Als je op weg gaat met een aanhangwagen is het belangrijk om deze op de juiste wijze aan te koppelen achter het trekkende voertuig. Het laatste wat je wilt is natuurlijk dat een aanhangwagen onder het rijden los komt van jouw auto, en op eigen gelegenheid zijn weg vervolgt. Als deze los komt en ongecontroleerd door schiet, zijn de gevolgen vaak niet te overzien. Als je een aanhangwagen echter juist aankoppelt kun je echter met een gerust hart de weg op.

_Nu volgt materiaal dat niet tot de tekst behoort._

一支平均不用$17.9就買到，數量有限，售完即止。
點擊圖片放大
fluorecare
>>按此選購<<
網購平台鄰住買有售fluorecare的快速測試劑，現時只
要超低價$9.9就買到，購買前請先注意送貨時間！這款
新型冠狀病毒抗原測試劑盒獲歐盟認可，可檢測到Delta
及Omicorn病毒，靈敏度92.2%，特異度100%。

Zet de auto in een rechte lijn voor de aanhangwagen

Als de aanhangwagen beladen is dien je er natuurlijk al eerste zeker van te zijn dat de aanhangwagen goed geladen is. Bij een goed beladen aanhangwagen is het gewicht zo dicht mogelijk bij de vloer en zoveel mogelijk boven de assen. Heel belangrijk is ook dat de kogeldruk in overeenstemming is met hetgeen is toegestaan voor het trekkend voertuig. Een verkeerde kogeldruk geeft onveilig rijgedrag. Daarnaast kan een te hoge kogeldruk kan ook het neuswiel kapot maken.

Daarna zet je de aanhangwagen en het trekkend voertuig op een lijn op een vlak stuk weg of grond. Hierbij breng je de koppeling zo dicht mogelijk bij de kogel van de trekhaak. Als het goed is zit nu de bovenkant van de koppeling ongeveer op dezelfde hoogte als de bovenkant van de kogel. Is de koppeling beduidend hoger of lager dan is er iets niet goed.

Bij een goed beladen aanhangwagen kun je nu het neuswiel gebruiken om de disselkop een paar centimeter omhoog te krijgen zodat de onderkant van de disselkop 1 cm hoger is als de bovenkant van de kogel. Wanneer je geen neuswiel hebt zul je deze keer je spierkracht moeten gebruiken om de disselkop omhoog te krijgen en dan kun je misschien daarna even kijken naar een neuswiel voor jouw aanhangwagen.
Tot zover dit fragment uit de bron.